Among many Roma families, moreover, marriage partners must be members of their own primary *fis*. Many Cergar and Bamill Roma in Delvina, Gjirokastra, Levan, Fier, Fushe Kruja, and Korca arrange marriages between first and second cousins. Endogamy is practiced by some Roma in isolated localities, or by Roma that recently migrated from the country, and is explained by the limited access to available marriage patterns there. Roma explain endogamy through such metaphors as ‘The good horse should be sold within the village’ and ‘Why should the good apple get eaten by someone else?’

“The tradition of marrying members of one’s own primary *fis* is, however, undergoing change. One Roma leader in Tirana explained: ‘Many marriages happen nowadays between members of different Roma *fise*, whereas before they didn’t. Everyone wanted [to marry someone] from his own *fis*. My father and my wife’s father belong to the same *fis*; therefore my wife and I married…Today, however, the youth don’t care about this tradition, and they’ve even started marrying whites, Egyptians, or Roma from other *fise*.’

“Marriage with a member of another ethnic group is sometimes punished with ostracism….”

we’ve heard about these *fise* in the balkans before. here’s more about the gypsy *fise* (i think we can just call them clans) [pgs. 21-22]:

“Roma social organization is based on the *fis*. Members of one *fis* are usually persons who patrilineally descend from a common male *fis* name. The main branches of the *fis* — large families — serve as the bases for the creation of new *fise*.

“Arben, a Roma who enjoys a high standing within his *fis*, explained: ‘My *fis* is made up of all cousins [first, second] that have my last name, Demir.’ When a *fis* extends for several generations into a few dozen families, *fis* membership can reach into the hundreds. Now into its third generation, the Demir *fis* is composed of approximately 70 families and several hundred individuals.

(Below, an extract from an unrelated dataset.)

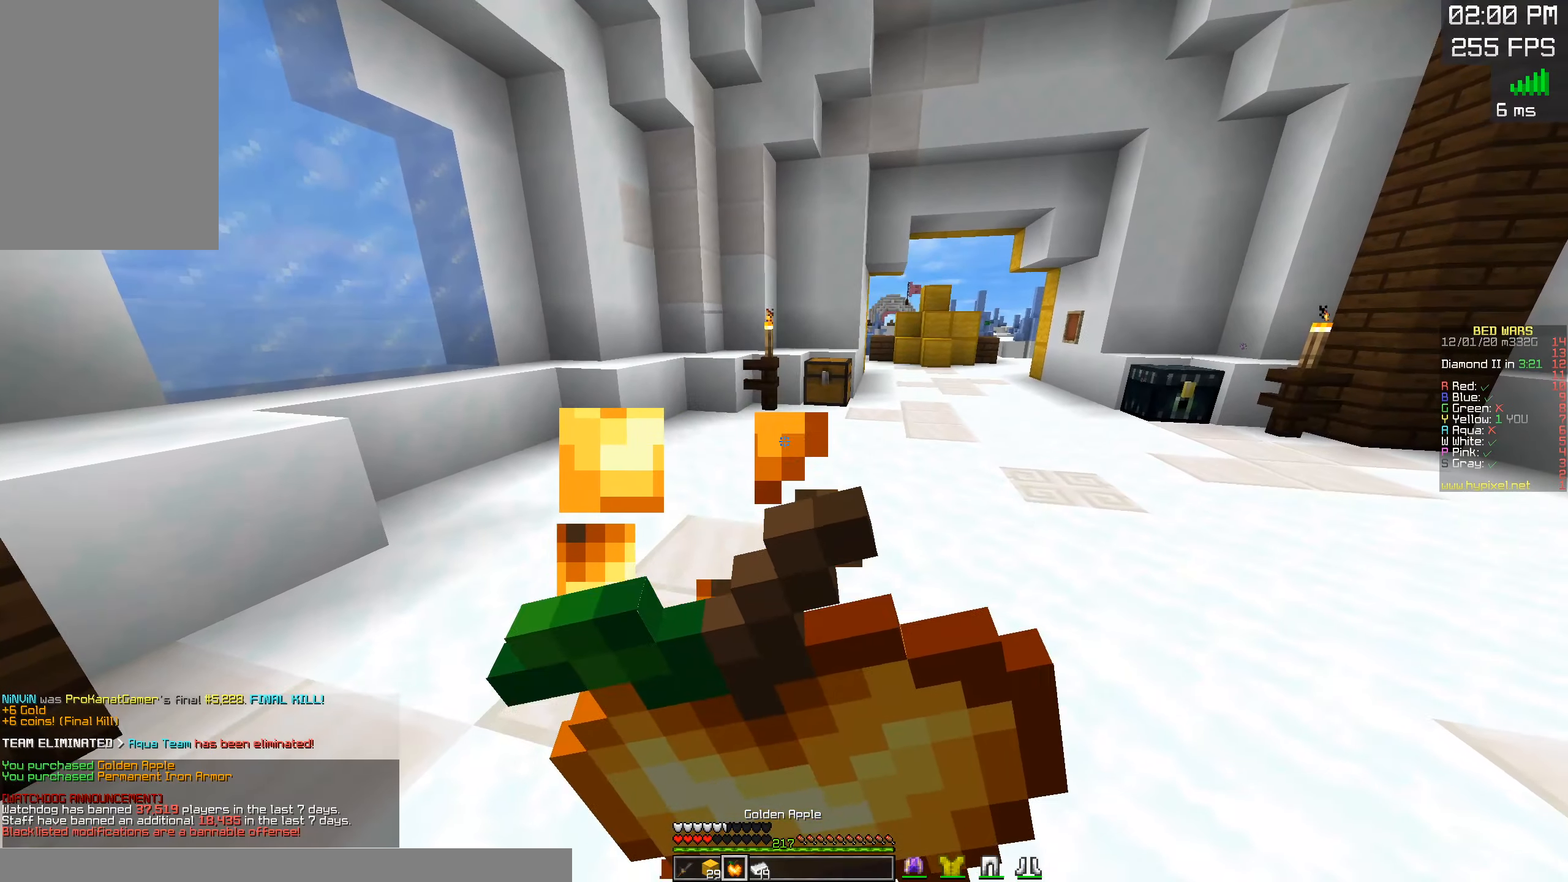
{"keys": ["d", "s"], "mouse": ["left", "right"], "events": []}
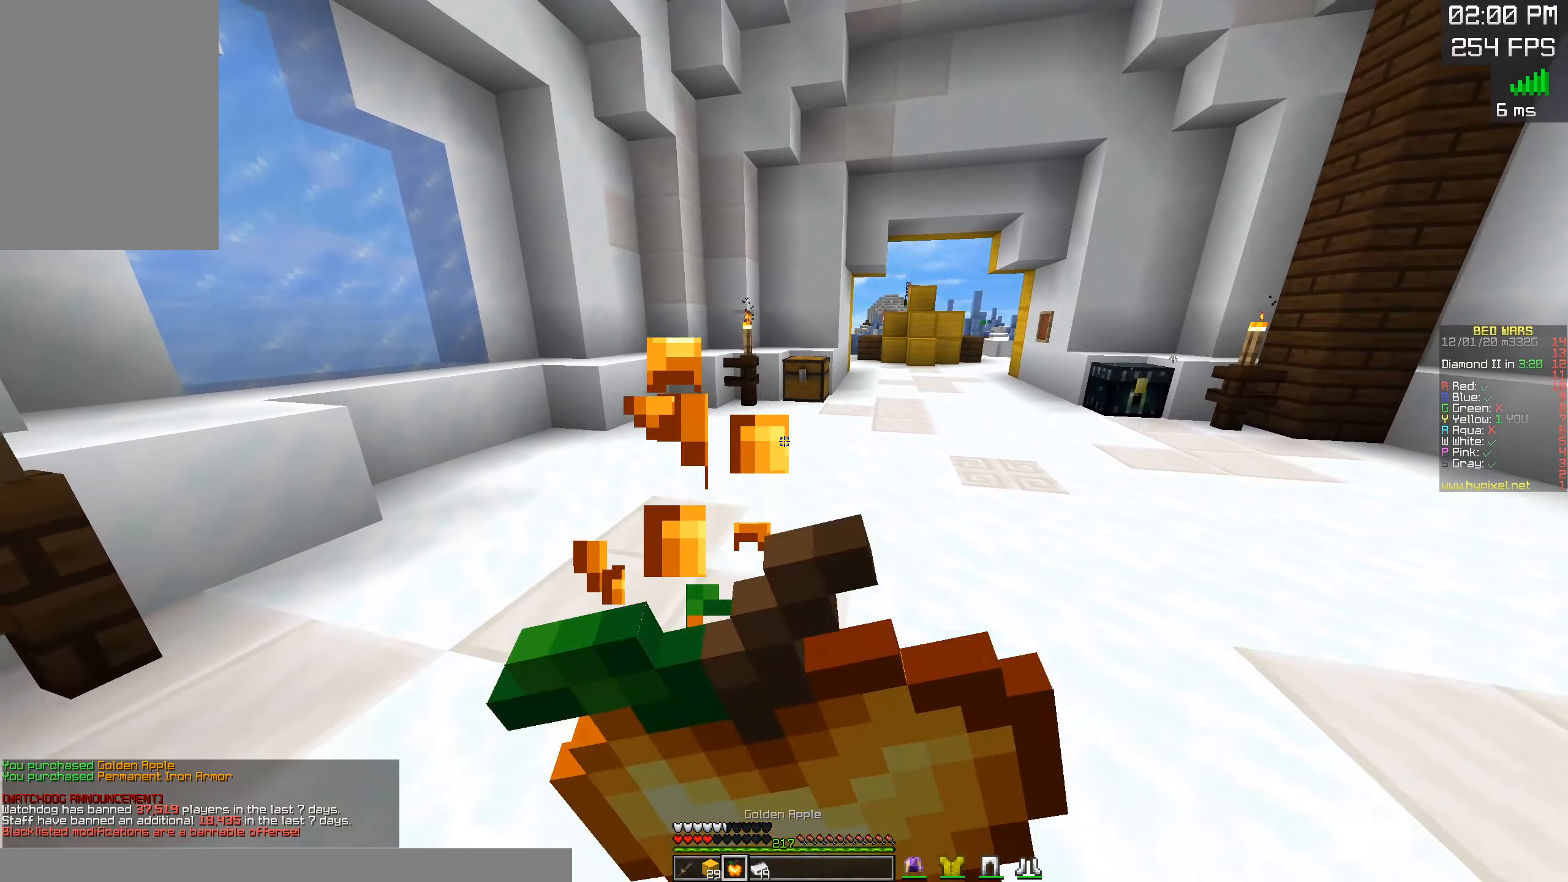
{"keys": ["d", "w"], "mouse": [], "events": [[150, "s", "up"], [300, "w", "down"], [333, "mouse_right", "up"], [467, "mouse_left", "up"]]}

“*Fis* structures can take several forms. Many Roma only consider persons with a common last name as *fis* members. But some Roma think that the children of female *fis* members can still be considered *fis* members although they have different last names. The concept of the *fis* is relative and dependent upon the outlook of *fis* members and the point in the family tree from which the *fis* begins. Patrilineage indicates an ongoing social change. But while patrilineage has, up to now, been a rather stable form of kinship social organization of the Roma *fis*, forms of matrilineage have become less common.”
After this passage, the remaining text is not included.